(Beginning of Data in this exercise)
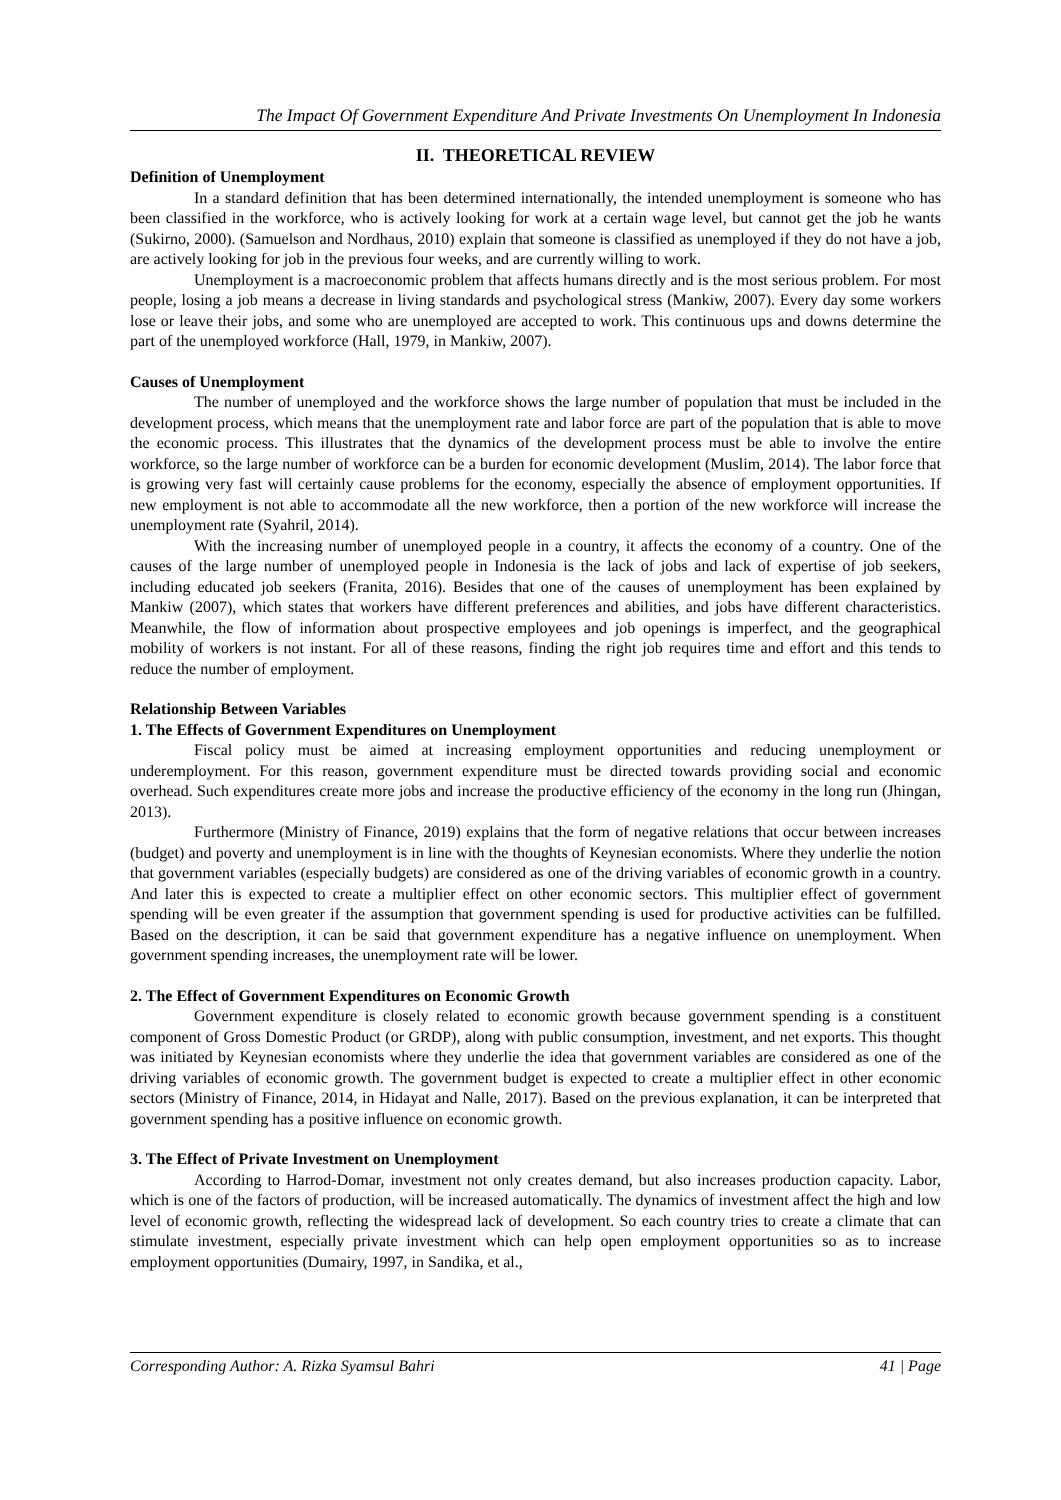The Impact Of Government Expenditure And Private Investments On Unemployment In Indonesia
II. THEORETICAL REVIEW
Definition of Unemployment
In a standard definition that has been determined internationally, the intended unemployment is someone who has been classified in the workforce, who is actively looking for work at a certain wage level, but cannot get the job he wants (Sukirno, 2000). (Samuelson and Nordhaus, 2010) explain that someone is classified as unemployed if they do not have a job, are actively looking for job in the previous four weeks, and are currently willing to work.
Unemployment is a macroeconomic problem that affects humans directly and is the most serious problem. For most people, losing a job means a decrease in living standards and psychological stress (Mankiw, 2007). Every day some workers lose or leave their jobs, and some who are unemployed are accepted to work. This continuous ups and downs determine the part of the unemployed workforce (Hall, 1979, in Mankiw, 2007).
Causes of Unemployment
The number of unemployed and the workforce shows the large number of population that must be included in the development process, which means that the unemployment rate and labor force are part of the population that is able to move the economic process. This illustrates that the dynamics of the development process must be able to involve the entire workforce, so the large number of workforce can be a burden for economic development (Muslim, 2014). The labor force that is growing very fast will certainly cause problems for the economy, especially the absence of employment opportunities. If new employment is not able to accommodate all the new workforce, then a portion of the new workforce will increase the unemployment rate (Syahril, 2014).
With the increasing number of unemployed people in a country, it affects the economy of a country. One of the causes of the large number of unemployed people in Indonesia is the lack of jobs and lack of expertise of job seekers, including educated job seekers (Franita, 2016). Besides that one of the causes of unemployment has been explained by Mankiw (2007), which states that workers have different preferences and abilities, and jobs have different characteristics. Meanwhile, the flow of information about prospective employees and job openings is imperfect, and the geographical mobility of workers is not instant. For all of these reasons, finding the right job requires time and effort and this tends to reduce the number of employment.
Relationship Between Variables
1. The Effects of Government Expenditures on Unemployment
Fiscal policy must be aimed at increasing employment opportunities and reducing unemployment or underemployment. For this reason, government expenditure must be directed towards providing social and economic overhead. Such expenditures create more jobs and increase the productive efficiency of the economy in the long run (Jhingan, 2013).
Furthermore (Ministry of Finance, 2019) explains that the form of negative relations that occur between increases (budget) and poverty and unemployment is in line with the thoughts of Keynesian economists. Where they underlie the notion that government variables (especially budgets) are considered as one of the driving variables of economic growth in a country. And later this is expected to create a multiplier effect on other economic sectors. This multiplier effect of government spending will be even greater if the assumption that government spending is used for productive activities can be fulfilled. Based on the description, it can be said that government expenditure has a negative influence on unemployment. When government spending increases, the unemployment rate will be lower.
2. The Effect of Government Expenditures on Economic Growth
Government expenditure is closely related to economic growth because government spending is a constituent component of Gross Domestic Product (or GRDP), along with public consumption, investment, and net exports. This thought was initiated by Keynesian economists where they underlie the idea that government variables are considered as one of the driving variables of economic growth. The government budget is expected to create a multiplier effect in other economic sectors (Ministry of Finance, 2014, in Hidayat and Nalle, 2017). Based on the previous explanation, it can be interpreted that government spending has a positive influence on economic growth.
3. The Effect of Private Investment on Unemployment
According to Harrod-Domar, investment not only creates demand, but also increases production capacity. Labor, which is one of the factors of production, will be increased automatically. The dynamics of investment affect the high and low level of economic growth, reflecting the widespread lack of development. So each country tries to create a climate that can stimulate investment, especially private investment which can help open employment opportunities so as to increase employment opportunities (Dumairy, 1997, in Sandika, et al.,
Corresponding Author: A. Rizka Syamsul Bahri 41 | Page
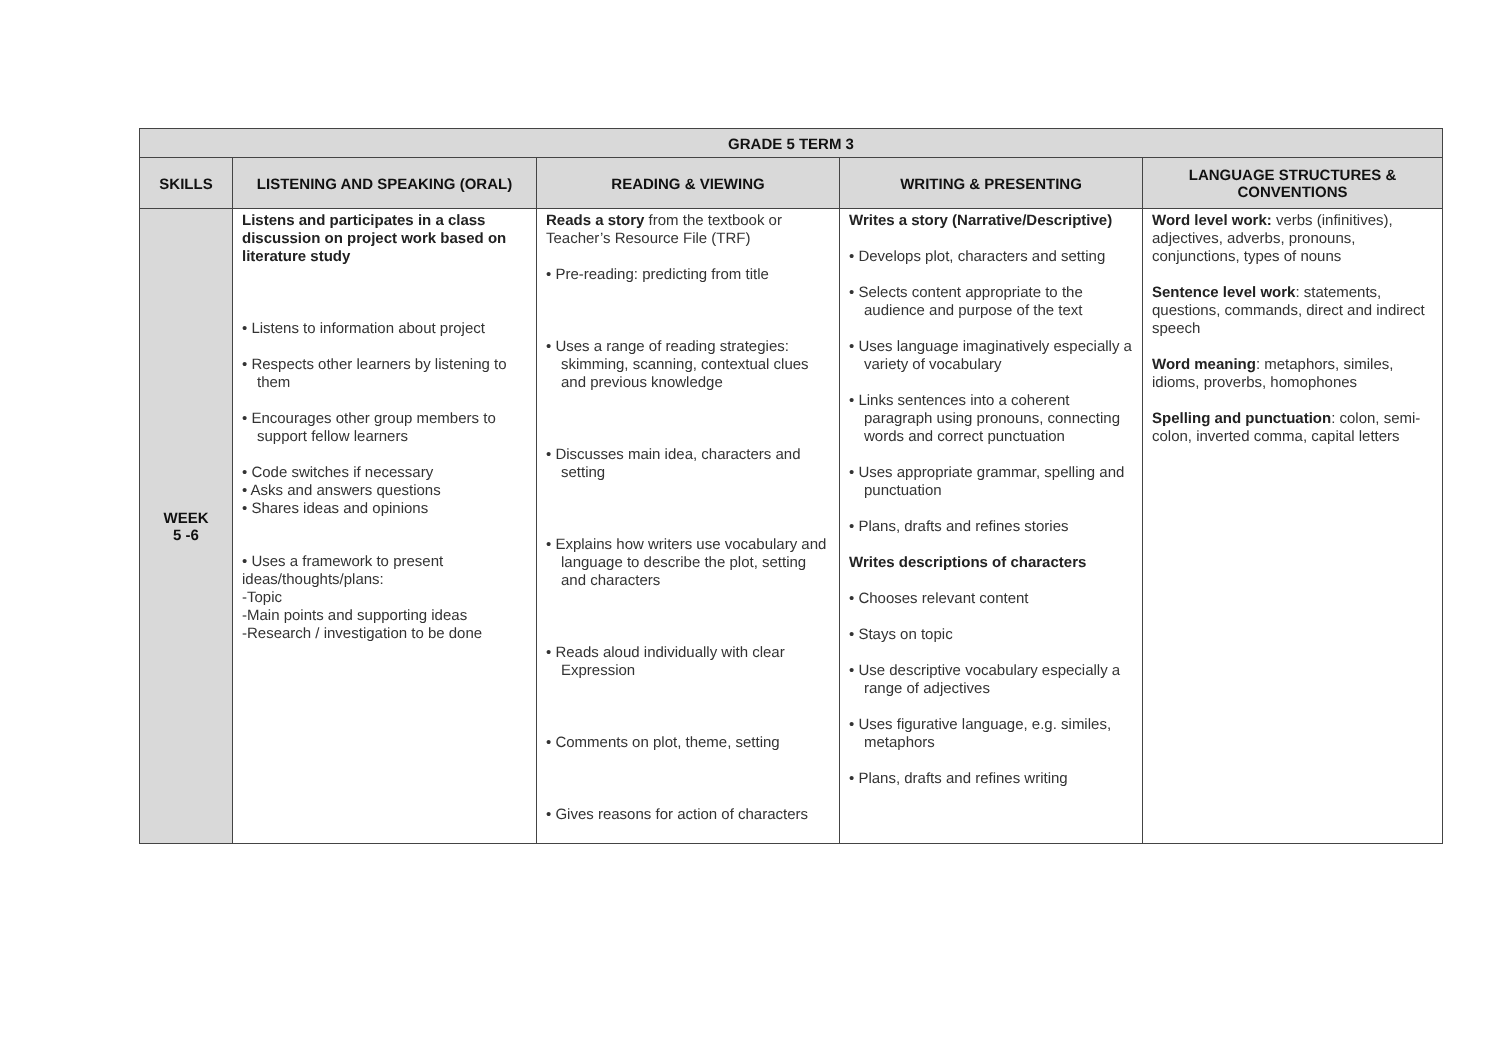| GRADE 5 TERM 3 | | | | |
| --- | --- | --- | --- | --- |
| SKILLS | LISTENING AND SPEAKING (ORAL) | READING & VIEWING | WRITING & PRESENTING | LANGUAGE STRUCTURES & CONVENTIONS |
| WEEK 5 -6 | Listens and participates in a class discussion on project work based on literature study • Listens to information about project • Respects other learners by listening to them • Encourages other group members to support fellow learners • Code switches if necessary • Asks and answers questions • Shares ideas and opinions • Uses a framework to present ideas/thoughts/plans: -Topic -Main points and supporting ideas -Research / investigation to be done | Reads a story from the textbook or Teacher’s Resource File (TRF) • Pre-reading: predicting from title • Uses a range of reading strategies: skimming, scanning, contextual clues and previous knowledge • Discusses main idea, characters and setting • Explains how writers use vocabulary and language to describe the plot, setting and characters • Reads aloud individually with clear Expression • Comments on plot, theme, setting • Gives reasons for action of characters | Writes a story (Narrative/Descriptive) • Develops plot, characters and setting • Selects content appropriate to the audience and purpose of the text • Uses language imaginatively especially a variety of vocabulary • Links sentences into a coherent paragraph using pronouns, connecting words and correct punctuation • Uses appropriate grammar, spelling and punctuation • Plans, drafts and refines stories Writes descriptions of characters • Chooses relevant content • Stays on topic • Use descriptive vocabulary especially a range of adjectives • Uses figurative language, e.g. similes, metaphors • Plans, drafts and refines writing | Word level work: verbs (infinitives), adjectives, adverbs, pronouns, conjunctions, types of nouns Sentence level work : statements, questions, commands, direct and indirect speech Word meaning : metaphors, similes, idioms, proverbs, homophones Spelling and punctuation : colon, semi- colon, inverted comma, capital letters |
(End of Data in this exercise)
* [Exercise] Go back to the entries above and restate word for word every line from the first through the one that contains "In a standard", leaving the pictures behind.

* [Output below]
The Impact Of Government Expenditure And Private Investments On Unemployment In Indonesia
II. THEORETICAL REVIEW
Definition of Unemployment
In a standard definition that has been determined internationally, the intended unemployment is someone who has been classified in the workforce, who is actively looking for work at a certain wage level, but cannot get the job he wants (Sukirno, 2000). (Samuelson and Nordhaus, 2010) explain that someone is classified as unemployed if they do not have a job, are actively looking for job in the previous four weeks, and are currently willing to work.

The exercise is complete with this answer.